If the discrete device connecting to the PLC is not polarity-sensitive, either type of PLC I/O module will suffice. For example, the following diagrams show a mechanical limit switch connecting to a sinking PLC input and to a sourcing PLC input:
Note the differences in polarity and labeling between the sinking card’s common terminal and the sourcing card’s common terminal. On the “sinking” card, the input channel terminal is positive while the common (“Com”) terminal is negative. On the “sourcing” card, the input channel terminal is negative while the common (“VDC”) terminal is positive.
Some discrete sensing devices are polarity-sensitive, such as electronic proximity sensors containing transistor outputs. A “sourcing” proximity switch can only interface with a “sinking” PLC input channel, and vice-versa:
In all cases, the “sourcing” device sends current out of its signal terminal while the “sinking”
device takes current into its signal terminal.
Two photographs of a DC (sinking) discrete input module for an Allen-Bradley model SLC 500 PLC are shown here: one with the plastic cover closed over the connection terminals, and the other with the plastic cover opened up for viewing the terminals. A legend on the inside of the cover shows the purpose of each screw terminal: eight input channels (numbered 0 through 7) and two redundant “DC Com” terminals for the negative pole of the DC power supply to connect:
A standard feature found on practically every PLC discrete I/O module is a set of LED indicators visually indicating the status of each bit (discrete channel). On the SLC 500 module, the LEDs appear as a cluster of eight numbered squares near the top of the module.
A photograph of discrete output terminals on another brand of PLC (a Koyo model DL06) shows somewhat different labelling:
Here, each output channel terminal is designated with a letter/number code beginning with the letter “Y”. Several “common” terminals labeled with “C” codes service clusters of output channels. In this particular case, each “common” terminal is common only to four output channels.

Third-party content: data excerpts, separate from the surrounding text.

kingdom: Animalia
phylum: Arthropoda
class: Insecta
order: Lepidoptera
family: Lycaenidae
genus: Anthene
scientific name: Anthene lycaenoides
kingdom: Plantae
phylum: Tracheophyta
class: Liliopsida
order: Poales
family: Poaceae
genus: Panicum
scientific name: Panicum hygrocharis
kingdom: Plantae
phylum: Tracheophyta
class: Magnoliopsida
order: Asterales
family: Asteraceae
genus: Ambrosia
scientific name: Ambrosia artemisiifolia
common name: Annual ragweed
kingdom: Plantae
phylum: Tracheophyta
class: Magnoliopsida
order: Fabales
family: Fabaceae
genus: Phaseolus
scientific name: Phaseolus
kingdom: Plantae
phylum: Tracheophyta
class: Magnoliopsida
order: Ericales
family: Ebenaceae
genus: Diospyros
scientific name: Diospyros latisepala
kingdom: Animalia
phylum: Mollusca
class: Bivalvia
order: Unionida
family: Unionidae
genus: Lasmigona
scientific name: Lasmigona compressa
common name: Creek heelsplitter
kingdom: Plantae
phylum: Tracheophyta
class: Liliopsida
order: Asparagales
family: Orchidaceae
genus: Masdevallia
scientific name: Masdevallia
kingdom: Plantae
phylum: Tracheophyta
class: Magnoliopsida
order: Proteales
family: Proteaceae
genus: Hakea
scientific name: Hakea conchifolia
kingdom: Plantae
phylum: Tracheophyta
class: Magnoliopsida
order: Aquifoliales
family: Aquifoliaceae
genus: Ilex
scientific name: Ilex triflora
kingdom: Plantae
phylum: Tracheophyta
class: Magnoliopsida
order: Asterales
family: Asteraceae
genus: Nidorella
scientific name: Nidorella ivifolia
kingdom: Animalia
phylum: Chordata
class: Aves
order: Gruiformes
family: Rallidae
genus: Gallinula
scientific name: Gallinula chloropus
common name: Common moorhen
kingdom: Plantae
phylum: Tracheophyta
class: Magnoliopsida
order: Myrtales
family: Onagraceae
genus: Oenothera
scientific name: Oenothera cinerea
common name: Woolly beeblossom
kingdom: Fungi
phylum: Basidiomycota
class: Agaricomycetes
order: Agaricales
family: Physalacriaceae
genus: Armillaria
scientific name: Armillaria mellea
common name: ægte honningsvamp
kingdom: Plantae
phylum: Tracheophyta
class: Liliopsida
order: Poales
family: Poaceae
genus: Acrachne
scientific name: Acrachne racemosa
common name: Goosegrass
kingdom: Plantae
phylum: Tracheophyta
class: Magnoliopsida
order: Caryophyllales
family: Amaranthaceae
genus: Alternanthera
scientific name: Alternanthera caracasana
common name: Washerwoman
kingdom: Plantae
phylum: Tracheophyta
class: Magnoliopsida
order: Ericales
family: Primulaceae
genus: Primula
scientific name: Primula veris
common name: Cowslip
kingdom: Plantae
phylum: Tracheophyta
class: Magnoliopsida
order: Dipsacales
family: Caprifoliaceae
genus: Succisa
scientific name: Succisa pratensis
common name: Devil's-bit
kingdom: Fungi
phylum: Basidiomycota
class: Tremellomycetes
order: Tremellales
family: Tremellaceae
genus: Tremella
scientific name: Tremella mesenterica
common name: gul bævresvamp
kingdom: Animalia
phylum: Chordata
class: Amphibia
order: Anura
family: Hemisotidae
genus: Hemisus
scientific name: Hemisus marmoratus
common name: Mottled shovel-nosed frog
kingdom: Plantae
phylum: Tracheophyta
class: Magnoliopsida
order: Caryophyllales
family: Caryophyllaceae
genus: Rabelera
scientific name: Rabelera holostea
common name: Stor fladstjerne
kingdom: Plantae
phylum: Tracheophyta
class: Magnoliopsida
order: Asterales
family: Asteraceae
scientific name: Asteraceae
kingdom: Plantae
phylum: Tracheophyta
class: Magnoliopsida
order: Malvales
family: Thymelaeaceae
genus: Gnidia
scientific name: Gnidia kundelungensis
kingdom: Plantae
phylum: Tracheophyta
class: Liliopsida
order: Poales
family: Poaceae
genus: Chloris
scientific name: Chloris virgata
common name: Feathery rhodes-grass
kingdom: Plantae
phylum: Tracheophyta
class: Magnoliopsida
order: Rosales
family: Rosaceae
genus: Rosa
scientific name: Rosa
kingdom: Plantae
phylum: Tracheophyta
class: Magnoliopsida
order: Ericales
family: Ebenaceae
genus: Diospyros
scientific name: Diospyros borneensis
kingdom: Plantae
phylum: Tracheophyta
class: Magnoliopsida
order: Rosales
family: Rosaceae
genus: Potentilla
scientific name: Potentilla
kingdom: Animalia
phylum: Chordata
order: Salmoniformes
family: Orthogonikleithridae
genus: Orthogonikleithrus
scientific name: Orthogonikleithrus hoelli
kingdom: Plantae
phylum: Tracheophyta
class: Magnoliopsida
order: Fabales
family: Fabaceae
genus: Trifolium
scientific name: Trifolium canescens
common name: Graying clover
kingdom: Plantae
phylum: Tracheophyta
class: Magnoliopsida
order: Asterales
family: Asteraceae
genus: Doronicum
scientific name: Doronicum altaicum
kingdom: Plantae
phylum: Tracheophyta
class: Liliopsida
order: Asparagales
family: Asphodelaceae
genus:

With sixteen total output channels on this PLC, this means there are four different “common” terminals. While this may seem somewhat strange (why not just have one “common” terminal for all sixteen output channels?), it more readily permits different DC power supplies to service different sets of output channels.
Electrical polarity is not an issue with AC discrete I/O, since the polarity of AC reverses periodically anyway. However, there is still the matter of whether the “common” terminal on a discrete PLC module will connect to the neutral (grounded) or hot (ungrounded) AC power conductor.
The next photograph shows a discrete AC output module for an Allen-Bradley SLC 500 PLC, using TRIACs as power switching devices rather than transistors as is customary with DC discrete output modules:
This particular eight-channel module provides two sets of TRIACs for switching power to AC loads, each set of four TRIACs receiving AC power from a “hot” terminal (VAC 1 or VAC 2), the other side of the load device being connected to the “neutral” (grounded) conductor of the AC power source.
Fortunately, the hardware reference manual supplied by the manufacturer of every PLC shows diagrams illustrating how to connect discrete input and output channels to field devices. One should always consult these diagrams before connecting devices to the I/O points of a PLC!